(ANSA) – ROMA, 19 LUG – L’Italia è al primo posto tra i Paesi
con i maggiori costi sanitari derivanti dall’uso del gas
naturale negli impianti termoelettrici, con 2,17 miliardi di
euro. Sono i dati sui 27 Stati Ue più il Regno Unito contenuti
nel rapporto di Wwf e Greenhouse Gas Management Institute Ghgmi “Le emissioni di metano in Italia” che calcola per l’intera
area 8,7 miliardi di costi. Nel solo 2019 sono 2.864 le morti
premature per l’uso di energia prodotta da gas naturale, inoltre
ci sono 15.000 casi di impatti respiratori su adulti e bambini,
oltre 4.100 ricoveri ospedalieri e più di 5 milioni di giorni
lavorativi perduti a causa di malattie.
Le emissioni di metano hanno inoltre “un ruolo fondamentale
per evitare l’innalzamento delle temperature”, per il Wwf.
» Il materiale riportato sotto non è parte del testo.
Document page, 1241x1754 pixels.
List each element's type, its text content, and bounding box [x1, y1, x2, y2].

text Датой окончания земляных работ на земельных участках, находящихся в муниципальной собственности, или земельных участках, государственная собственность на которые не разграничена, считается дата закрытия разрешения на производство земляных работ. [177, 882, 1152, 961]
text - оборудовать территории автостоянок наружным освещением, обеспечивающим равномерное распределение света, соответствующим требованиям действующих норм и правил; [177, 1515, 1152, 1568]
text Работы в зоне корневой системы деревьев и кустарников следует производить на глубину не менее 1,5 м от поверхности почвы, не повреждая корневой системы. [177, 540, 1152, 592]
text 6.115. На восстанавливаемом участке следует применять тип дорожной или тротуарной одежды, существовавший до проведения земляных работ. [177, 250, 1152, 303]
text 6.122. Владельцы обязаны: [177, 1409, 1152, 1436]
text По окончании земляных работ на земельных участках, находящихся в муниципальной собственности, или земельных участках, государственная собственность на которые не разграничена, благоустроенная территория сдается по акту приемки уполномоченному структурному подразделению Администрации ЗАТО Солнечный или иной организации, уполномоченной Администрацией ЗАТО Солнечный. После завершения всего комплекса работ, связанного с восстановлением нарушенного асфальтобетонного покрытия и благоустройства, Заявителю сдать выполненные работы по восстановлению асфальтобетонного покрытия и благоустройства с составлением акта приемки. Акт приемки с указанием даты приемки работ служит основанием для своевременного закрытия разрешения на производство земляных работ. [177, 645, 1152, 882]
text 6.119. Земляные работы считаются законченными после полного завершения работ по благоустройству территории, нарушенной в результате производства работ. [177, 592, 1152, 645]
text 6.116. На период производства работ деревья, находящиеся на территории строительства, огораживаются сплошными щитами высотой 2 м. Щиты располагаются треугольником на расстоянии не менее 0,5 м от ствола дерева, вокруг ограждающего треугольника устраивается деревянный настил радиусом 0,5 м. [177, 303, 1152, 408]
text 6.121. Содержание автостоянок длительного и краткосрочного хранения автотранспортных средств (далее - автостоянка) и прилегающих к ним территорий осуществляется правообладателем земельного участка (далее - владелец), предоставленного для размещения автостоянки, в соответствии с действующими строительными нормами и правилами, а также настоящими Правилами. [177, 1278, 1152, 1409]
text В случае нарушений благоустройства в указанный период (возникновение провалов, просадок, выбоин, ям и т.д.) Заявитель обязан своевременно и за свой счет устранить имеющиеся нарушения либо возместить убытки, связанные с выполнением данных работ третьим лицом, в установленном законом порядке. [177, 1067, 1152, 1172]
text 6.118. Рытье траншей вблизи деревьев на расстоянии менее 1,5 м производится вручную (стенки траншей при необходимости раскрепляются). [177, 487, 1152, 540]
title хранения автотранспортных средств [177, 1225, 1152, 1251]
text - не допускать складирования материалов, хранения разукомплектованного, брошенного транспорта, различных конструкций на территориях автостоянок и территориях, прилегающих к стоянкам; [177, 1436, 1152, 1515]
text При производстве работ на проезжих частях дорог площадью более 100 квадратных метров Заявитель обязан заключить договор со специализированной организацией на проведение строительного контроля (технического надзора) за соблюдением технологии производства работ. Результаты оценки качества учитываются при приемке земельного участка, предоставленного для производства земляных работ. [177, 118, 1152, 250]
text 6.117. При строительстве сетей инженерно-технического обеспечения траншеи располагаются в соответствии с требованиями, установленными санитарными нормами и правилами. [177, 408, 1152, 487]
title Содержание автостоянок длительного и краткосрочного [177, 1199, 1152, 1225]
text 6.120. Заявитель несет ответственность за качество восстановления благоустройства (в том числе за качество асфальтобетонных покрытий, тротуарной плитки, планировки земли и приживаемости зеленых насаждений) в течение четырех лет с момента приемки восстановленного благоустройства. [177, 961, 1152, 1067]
Le
emissioni del secondo gas-serra di origine antropica, dopo
l’anidride carbonica, sono aumentate del 47% dall’epoca
preindustriale ad oggi, e hanno raggiunto i livelli più elevati
degli ultimi 800.000 anni.
Il metano è un gas-serra “più potente dell’anidride
carbonica”, con un potenziale di riscaldamento globale circa 80
volte più forte per unità di massa su una scala temporale di 20
anni, ma ha anche una vita media in atmosfera più breve e questo
fa sì che “il raggiungimento di riduzioni significative avrebbe
un effetto rapido ed efficace sul potenziale di riscaldamento
atmosferico”.
Nel 2019, le emissioni di metano dell’Italia sono state pari
a circa 1700 migliaia di tonnellate, il 12,9% in meno del valore
registrato nel 1990 e i settori che forniscono il contributo più
rilevante sono l’agricoltura con il 44,2%, la gestione dei
rifiuti con il 37,9% e l’energia con il 17,9%. Tra il 2000 e il
2019 il paese è solo 18esimo in Europa per taglio delle
emissioni.
“Cercheremo di fare in modo che il governo faccia la sua
parte”, è l’impegno della responsabile Clima ed Energia del WWF
Italia Mariagrazia Midulla. “Siamo molto preoccupati in questo
momento rispetto al gas”, dichiara Midulla, “noi prevediamo nei
vari decreti contratti per i rigassificatori fino al 2043,
questo è un modo di prevedere il nostro futuro energetico molto
discordante con gli impegni che abbiamo preso”. (ANSA).